Astellas Pharma, Eisai, Daiichi Sankyo Company, and Takeda Pharmaceutical Company will aim to promote the use of more environmentally friendly packaging for pharmaceutical products, by sharing knowledge on packaging technologies to reduce environmental burden.
Key highlights:
- Four pharma companies - Astellas Pharma, Eisai, Daiichi Sankyo Company, and Takeda Pharmaceutical Company - will collaborate to tackle the environmental burden of pharmaceutical packaging.
- The companies aim to ensure that society benefits from this collaboration to harmonise corporate activities with the global environment.

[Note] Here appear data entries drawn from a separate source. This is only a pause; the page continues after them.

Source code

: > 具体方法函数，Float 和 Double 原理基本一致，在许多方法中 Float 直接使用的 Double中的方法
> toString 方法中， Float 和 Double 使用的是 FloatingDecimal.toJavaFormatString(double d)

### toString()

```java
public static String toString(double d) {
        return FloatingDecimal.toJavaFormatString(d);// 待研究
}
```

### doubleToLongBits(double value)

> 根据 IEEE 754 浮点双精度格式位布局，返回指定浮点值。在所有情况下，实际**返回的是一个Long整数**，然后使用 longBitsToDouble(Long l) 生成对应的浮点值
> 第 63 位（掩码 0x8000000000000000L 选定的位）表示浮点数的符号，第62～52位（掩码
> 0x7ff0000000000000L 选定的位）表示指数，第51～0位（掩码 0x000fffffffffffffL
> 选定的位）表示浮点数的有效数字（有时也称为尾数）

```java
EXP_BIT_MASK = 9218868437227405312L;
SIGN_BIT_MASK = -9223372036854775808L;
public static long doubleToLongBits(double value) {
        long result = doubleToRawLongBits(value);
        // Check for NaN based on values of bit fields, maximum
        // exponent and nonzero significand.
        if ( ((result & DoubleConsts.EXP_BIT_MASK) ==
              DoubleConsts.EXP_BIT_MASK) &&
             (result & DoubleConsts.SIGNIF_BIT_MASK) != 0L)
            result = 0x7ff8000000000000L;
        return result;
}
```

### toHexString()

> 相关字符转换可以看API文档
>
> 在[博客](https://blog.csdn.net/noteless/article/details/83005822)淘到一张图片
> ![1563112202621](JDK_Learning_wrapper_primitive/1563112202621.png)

One example being blister packs made of biomass-based plastic instead of petroleum-derived plastic, compact packaging, recycled packaging materials, and recyclable packaging materials.
The four companies aim to ensure that society benefits from this collaboration to harmonise corporate activities with the global environment. In the future, they expect to expand this collaboration beyond the four companies by calling on other companies to reduce further environmental burden.

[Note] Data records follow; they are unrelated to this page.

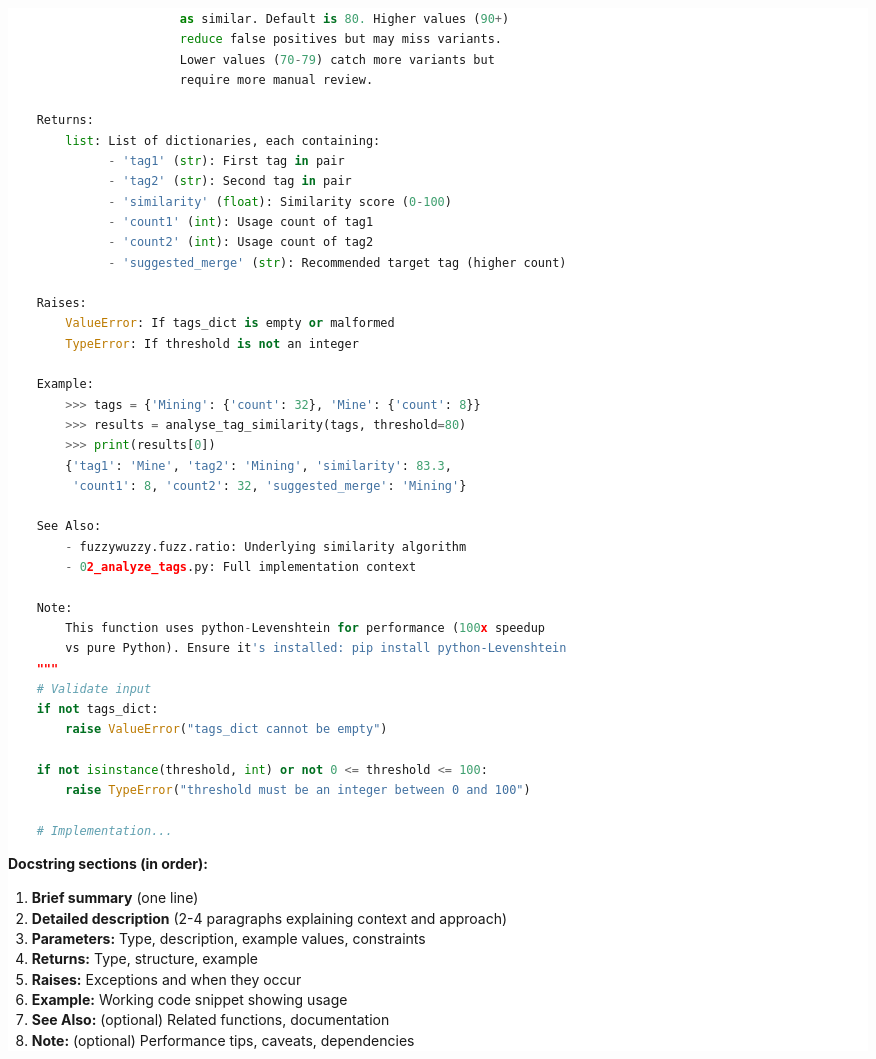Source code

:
 ```python
                        as similar. Default is 80. Higher values (90+)
                        reduce false positives but may miss variants.
                        Lower values (70-79) catch more variants but
                        require more manual review.

    Returns:
        list: List of dictionaries, each containing:
              - 'tag1' (str): First tag in pair
              - 'tag2' (str): Second tag in pair
              - 'similarity' (float): Similarity score (0-100)
              - 'count1' (int): Usage count of tag1
              - 'count2' (int): Usage count of tag2
              - 'suggested_merge' (str): Recommended target tag (higher count)

    Raises:
        ValueError: If tags_dict is empty or malformed
        TypeError: If threshold is not an integer

    Example:
        >>> tags = {'Mining': {'count': 32}, 'Mine': {'count': 8}}
        >>> results = analyse_tag_similarity(tags, threshold=80)
        >>> print(results[0])
        {'tag1': 'Mine', 'tag2': 'Mining', 'similarity': 83.3,
         'count1': 8, 'count2': 32, 'suggested_merge': 'Mining'}

    See Also:
        - fuzzywuzzy.fuzz.ratio: Underlying similarity algorithm
        - 02_analyze_tags.py: Full implementation context

    Note:
        This function uses python-Levenshtein for performance (100x speedup
        vs pure Python). Ensure it's installed: pip install python-Levenshtein
    """
    # Validate input
    if not tags_dict:
        raise ValueError("tags_dict cannot be empty")

    if not isinstance(threshold, int) or not 0 <= threshold <= 100:
        raise TypeError("threshold must be an integer between 0 and 100")

    # Implementation...
```

**Docstring sections (in order):**

1. **Brief summary** (one line)
2. **Detailed description** (2-4 paragraphs explaining context and approach)
3. **Parameters:** Type, description, example values, constraints
4. **Returns:** Type, structure, example
5. **Raises:** Exceptions and when they occur
6. **Example:** Working code snippet showing usage
7. **See Also:** (optional) Related functions, documentation
8. **Note:** (optional) Performance tips, caveats, dependencies

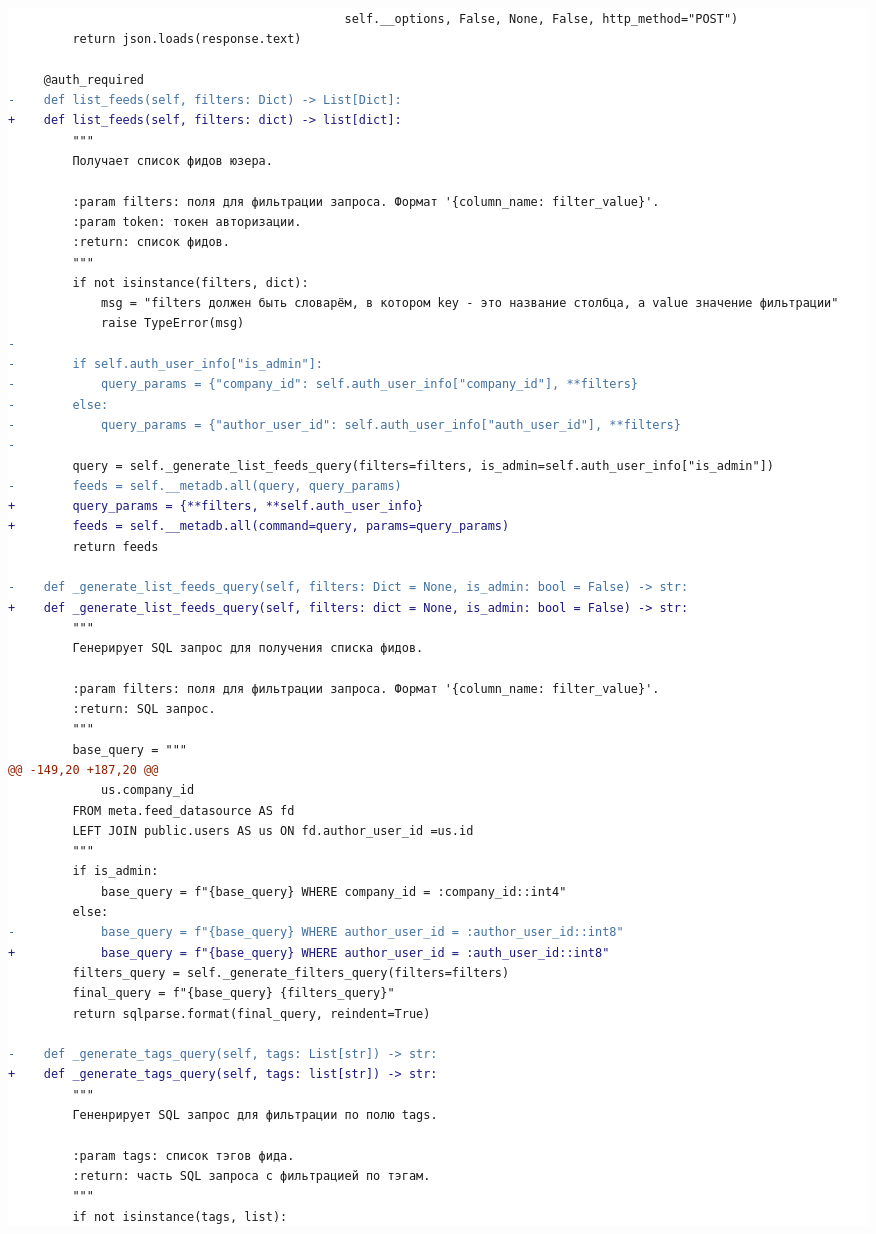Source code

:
```diff
                                               self.__options, False, None, False, http_method="POST")
         return json.loads(response.text)
 
     @auth_required
-    def list_feeds(self, filters: Dict) -> List[Dict]:
+    def list_feeds(self, filters: dict) -> list[dict]:
         """
         Получает список фидов юзера.
 
         :param filters: поля для фильтрации запроса. Формат '{column_name: filter_value}'.
         :param token: токен авторизации.
         :return: список фидов.
         """
         if not isinstance(filters, dict):
             msg = "filters должен быть словарём, в котором key - это название столбца, а value значение фильтрации"
             raise TypeError(msg)
-
-        if self.auth_user_info["is_admin"]:
-            query_params = {"company_id": self.auth_user_info["company_id"], **filters}
-        else:
-            query_params = {"author_user_id": self.auth_user_info["auth_user_id"], **filters}
-
         query = self._generate_list_feeds_query(filters=filters, is_admin=self.auth_user_info["is_admin"])
-        feeds = self.__metadb.all(query, query_params)
+        query_params = {**filters, **self.auth_user_info}
+        feeds = self.__metadb.all(command=query, params=query_params)
         return feeds
 
-    def _generate_list_feeds_query(self, filters: Dict = None, is_admin: bool = False) -> str:
+    def _generate_list_feeds_query(self, filters: dict = None, is_admin: bool = False) -> str:
         """
         Генерирует SQL запрос для получения списка фидов.
 
         :param filters: поля для фильтрации запроса. Формат '{column_name: filter_value}'.
         :return: SQL запрос.
         """
         base_query = """
@@ -149,20 +187,20 @@
             us.company_id 
         FROM meta.feed_datasource AS fd
         LEFT JOIN public.users AS us ON fd.author_user_id =us.id
         """
         if is_admin:
             base_query = f"{base_query} WHERE company_id = :company_id::int4"
         else:
-            base_query = f"{base_query} WHERE author_user_id = :author_user_id::int8"
+            base_query = f"{base_query} WHERE author_user_id = :auth_user_id::int8"
         filters_query = self._generate_filters_query(filters=filters)
         final_query = f"{base_query} {filters_query}"
         return sqlparse.format(final_query, reindent=True)
 
-    def _generate_tags_query(self, tags: List[str]) -> str:
+    def _generate_tags_query(self, tags: list[str]) -> str:
         """
         Гененрирует SQL запрос для фильтрации по полю tags.
 
         :param tags: список тэгов фида.
         :return: часть SQL запроса с фильтрацией по тэгам.
         """
         if not isinstance(tags, list):
```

Astellas has set "Deepen our engagement in sustainability" as one of the strategic goals in its Corporate Strategic Plan 2021. The reduction of environmental burden is one of Astellas' priority themes within sustainability.

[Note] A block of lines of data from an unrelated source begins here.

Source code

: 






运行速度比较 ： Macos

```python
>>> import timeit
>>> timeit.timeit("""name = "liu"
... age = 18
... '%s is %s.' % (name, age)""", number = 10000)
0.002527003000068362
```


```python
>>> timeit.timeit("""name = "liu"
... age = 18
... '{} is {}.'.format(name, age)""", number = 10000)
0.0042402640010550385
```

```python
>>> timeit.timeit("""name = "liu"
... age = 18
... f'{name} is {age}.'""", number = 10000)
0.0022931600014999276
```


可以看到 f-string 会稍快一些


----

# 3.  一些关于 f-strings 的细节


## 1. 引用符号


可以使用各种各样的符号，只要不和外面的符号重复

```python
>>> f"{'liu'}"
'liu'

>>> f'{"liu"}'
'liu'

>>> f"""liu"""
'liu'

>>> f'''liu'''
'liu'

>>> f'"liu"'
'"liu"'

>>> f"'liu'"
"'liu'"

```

Eisai established the "Eisai Environmental Management Vision" this fiscal year, and in addition to climate change countermeasures aimed at achieving carbon neutrality by fiscal 2040, Eisai has formed a medium- to long-term plan for environmental issues including efficient use of water and recycling of resources.
As a healthcare company with the purpose to “contribute to the enrichment of quality of life around the world," Daiichi Sankyo considers global environmental conservation, which is the basis of life and livelihood, as a key management issue (materiality) and promotes environmental management.
At Takeda, "Purpose-led Sustainability" is about creating both business and societal value through its core business. Takeda continues to reduce its operational carbon footprint and are now committed to achieving net-zero GHG emissions for scopes 1 and 2 before 2035 and for scope 3 before 2040.